■ **Assignment**:
All of the data should be output character for character, except the pictures.

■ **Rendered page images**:
-=-=-=-=-

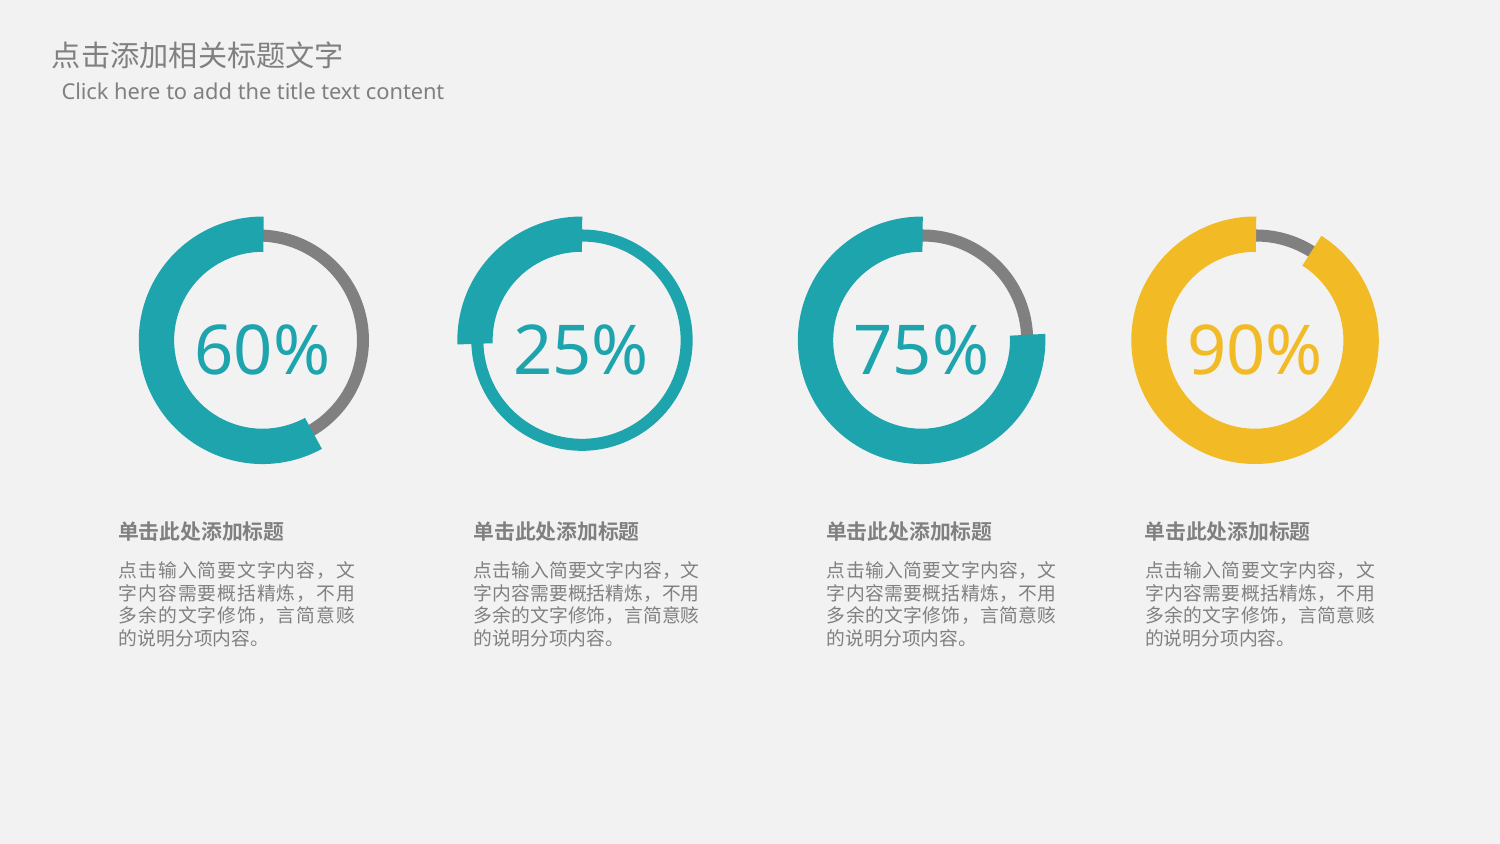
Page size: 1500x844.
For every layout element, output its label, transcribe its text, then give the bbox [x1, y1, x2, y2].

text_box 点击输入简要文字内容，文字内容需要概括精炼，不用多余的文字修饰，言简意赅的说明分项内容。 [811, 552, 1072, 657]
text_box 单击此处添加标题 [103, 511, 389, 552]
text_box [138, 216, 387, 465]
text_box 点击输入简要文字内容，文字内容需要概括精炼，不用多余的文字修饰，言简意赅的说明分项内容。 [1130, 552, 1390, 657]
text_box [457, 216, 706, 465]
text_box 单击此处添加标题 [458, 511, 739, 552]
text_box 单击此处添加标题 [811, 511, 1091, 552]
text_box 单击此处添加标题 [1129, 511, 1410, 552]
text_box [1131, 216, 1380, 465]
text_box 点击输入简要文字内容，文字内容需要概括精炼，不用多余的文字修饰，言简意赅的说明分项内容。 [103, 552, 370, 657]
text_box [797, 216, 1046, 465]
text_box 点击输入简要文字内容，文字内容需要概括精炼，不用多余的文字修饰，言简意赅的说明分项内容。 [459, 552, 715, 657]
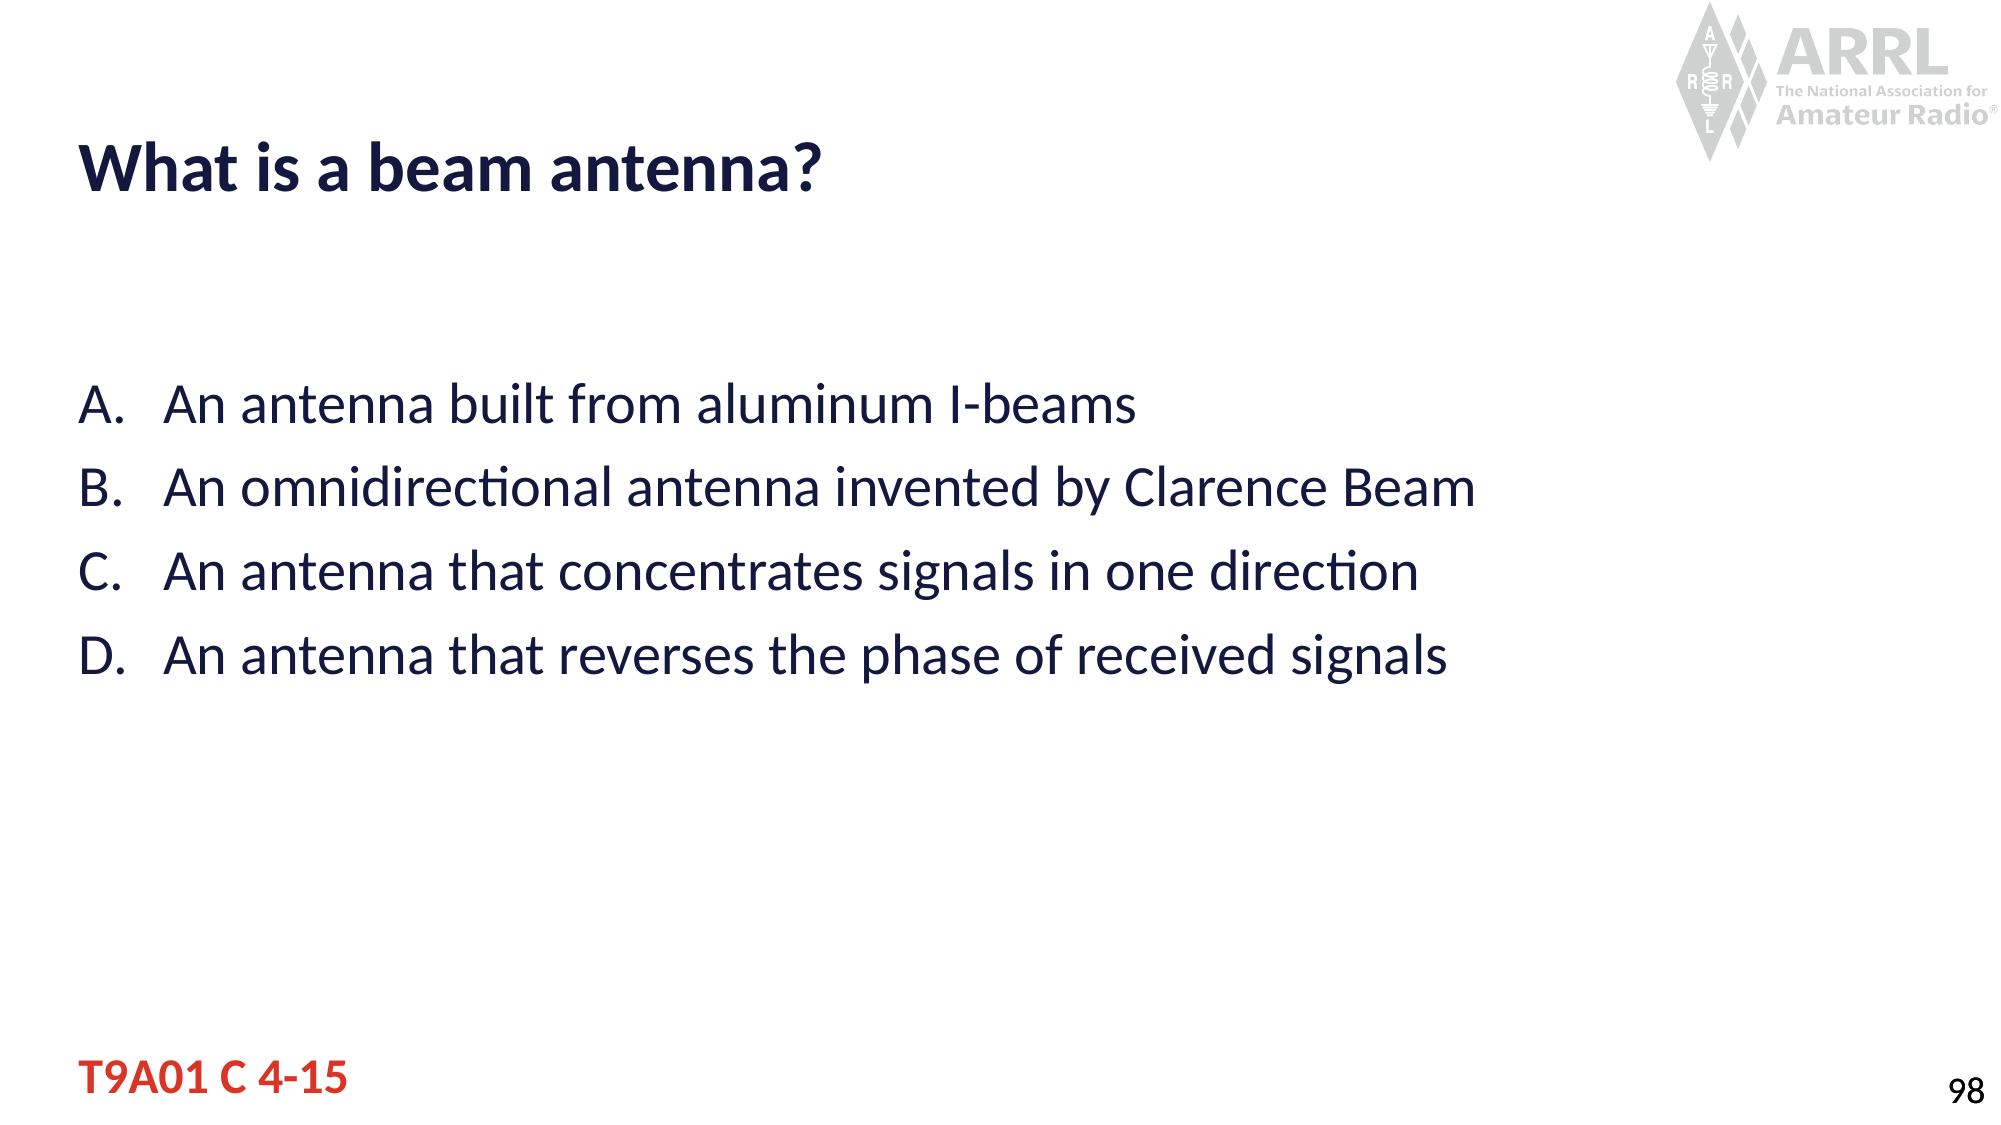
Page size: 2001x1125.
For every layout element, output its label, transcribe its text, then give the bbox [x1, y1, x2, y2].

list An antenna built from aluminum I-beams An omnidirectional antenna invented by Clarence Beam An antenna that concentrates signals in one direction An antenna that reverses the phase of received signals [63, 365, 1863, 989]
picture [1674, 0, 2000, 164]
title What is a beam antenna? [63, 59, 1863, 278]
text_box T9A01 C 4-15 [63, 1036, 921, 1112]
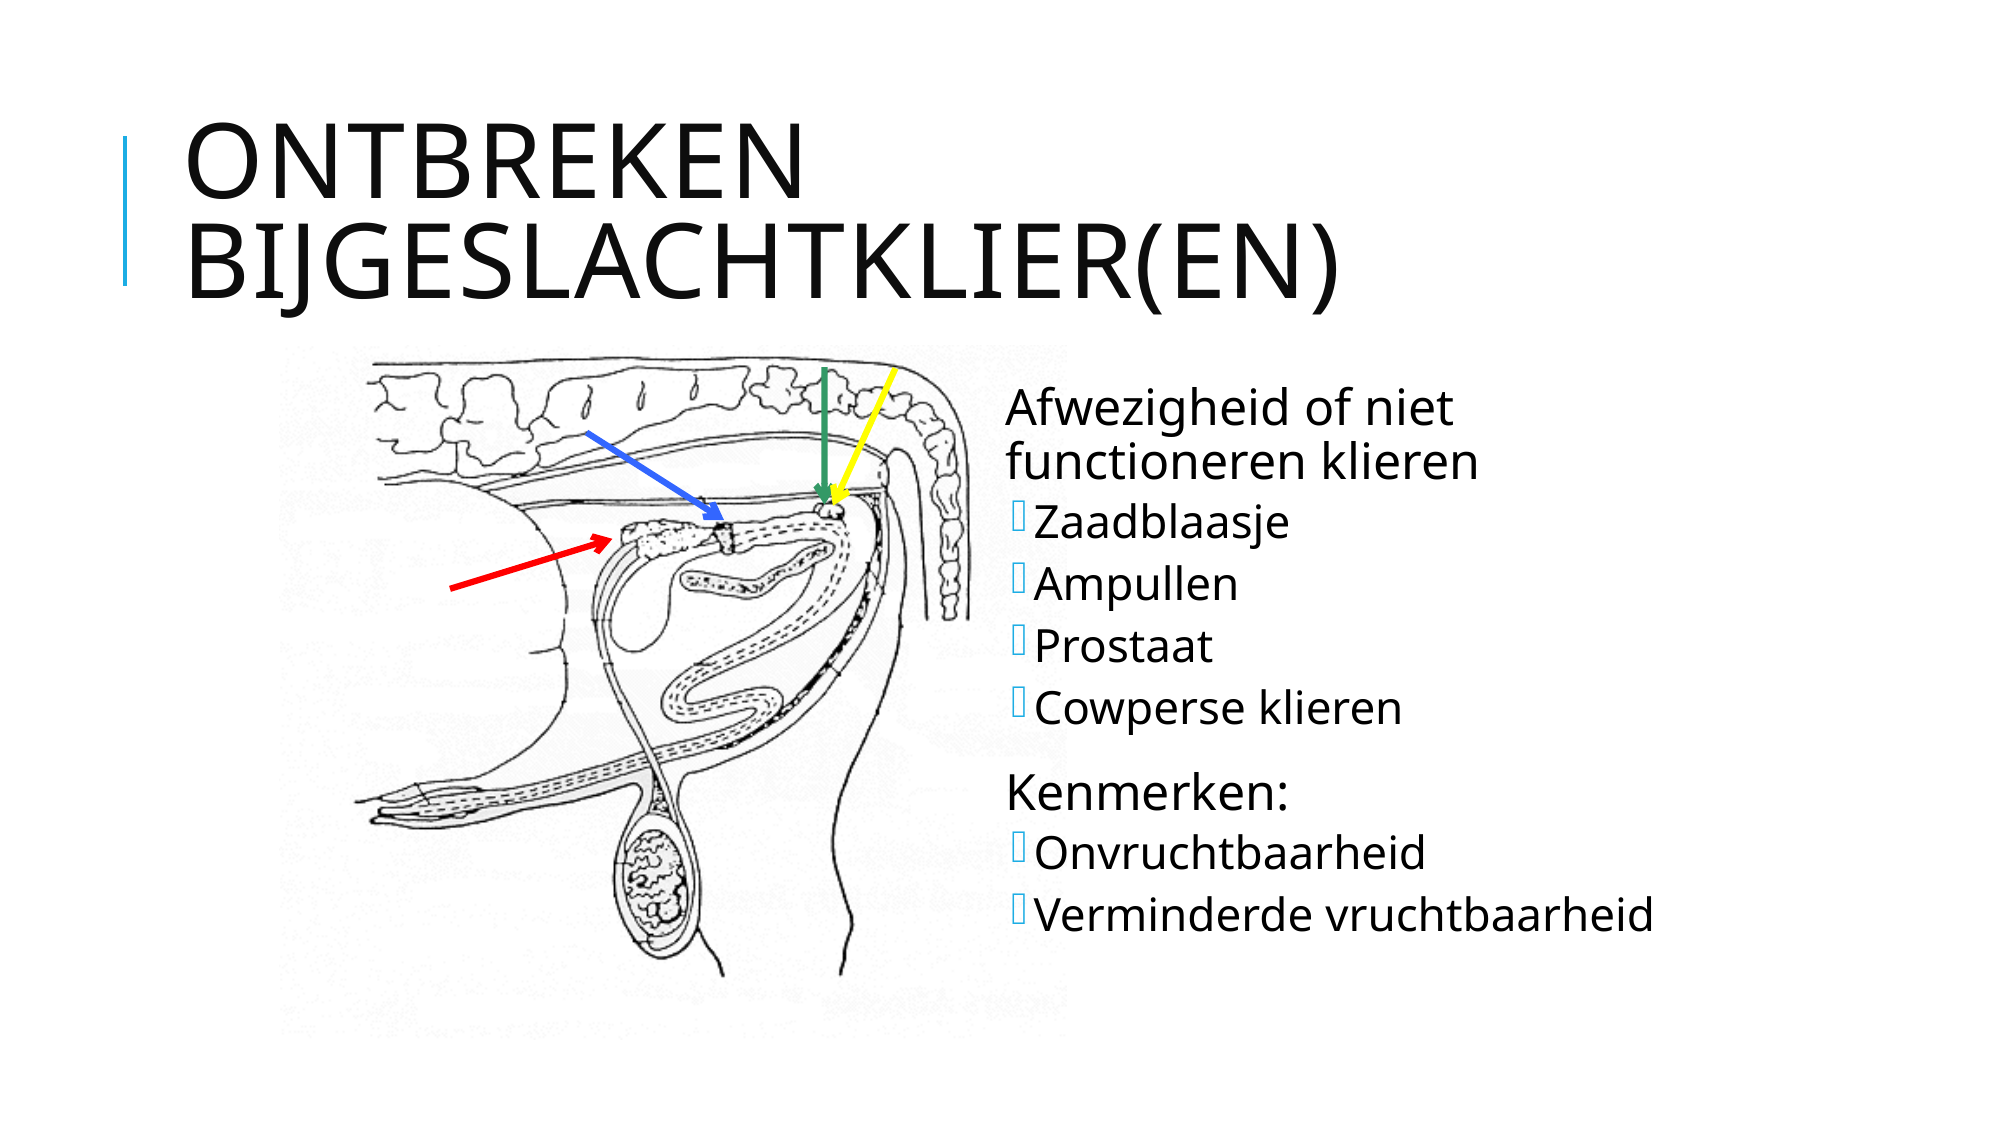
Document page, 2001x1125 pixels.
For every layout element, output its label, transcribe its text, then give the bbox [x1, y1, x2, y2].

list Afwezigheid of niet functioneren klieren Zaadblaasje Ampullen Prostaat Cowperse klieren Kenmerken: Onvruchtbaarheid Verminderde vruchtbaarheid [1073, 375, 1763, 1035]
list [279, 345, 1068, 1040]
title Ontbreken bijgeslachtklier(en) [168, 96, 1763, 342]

-=-=-=-=-

■ **Task response**:
Page size: 1500x844.
For every layout element, output its label, transcribe its text, then give the bbox [x1, y1, x2, y2].

text_box 点击输入简要文字内容，文字内容需要概括精炼，不用多余的文字修饰，言简意赅的说明分项内容。 [811, 552, 1072, 657]
text_box 单击此处添加标题 [103, 511, 389, 552]
text_box [138, 216, 387, 465]
text_box 点击输入简要文字内容，文字内容需要概括精炼，不用多余的文字修饰，言简意赅的说明分项内容。 [1130, 552, 1390, 657]
text_box [457, 216, 706, 465]
text_box 单击此处添加标题 [458, 511, 739, 552]
text_box 单击此处添加标题 [811, 511, 1091, 552]
text_box 单击此处添加标题 [1129, 511, 1410, 552]
text_box [1131, 216, 1380, 465]
text_box 点击输入简要文字内容，文字内容需要概括精炼，不用多余的文字修饰，言简意赅的说明分项内容。 [103, 552, 370, 657]
text_box [797, 216, 1046, 465]
text_box 点击输入简要文字内容，文字内容需要概括精炼，不用多余的文字修饰，言简意赅的说明分项内容。 [459, 552, 715, 657]
Page size: 2001x1125.
For every layout element, output its label, transcribe its text, then give the bbox [x1, y1, x2, y2].

list An antenna built from aluminum I-beams An omnidirectional antenna invented by Clarence Beam An antenna that concentrates signals in one direction An antenna that reverses the phase of received signals [63, 365, 1863, 989]
picture [1674, 0, 2000, 164]
title What is a beam antenna? [63, 59, 1863, 278]
text_box T9A01 C 4-15 [63, 1036, 921, 1112]
Document page, 2001x1125 pixels.
For every layout element, output its label, transcribe its text, then give the bbox [x1, y1, x2, y2].

list Afwezigheid of niet functioneren klieren Zaadblaasje Ampullen Prostaat Cowperse klieren Kenmerken: Onvruchtbaarheid Verminderde vruchtbaarheid [1073, 375, 1763, 1035]
list [279, 345, 1068, 1040]
title Ontbreken bijgeslachtklier(en) [168, 96, 1763, 342]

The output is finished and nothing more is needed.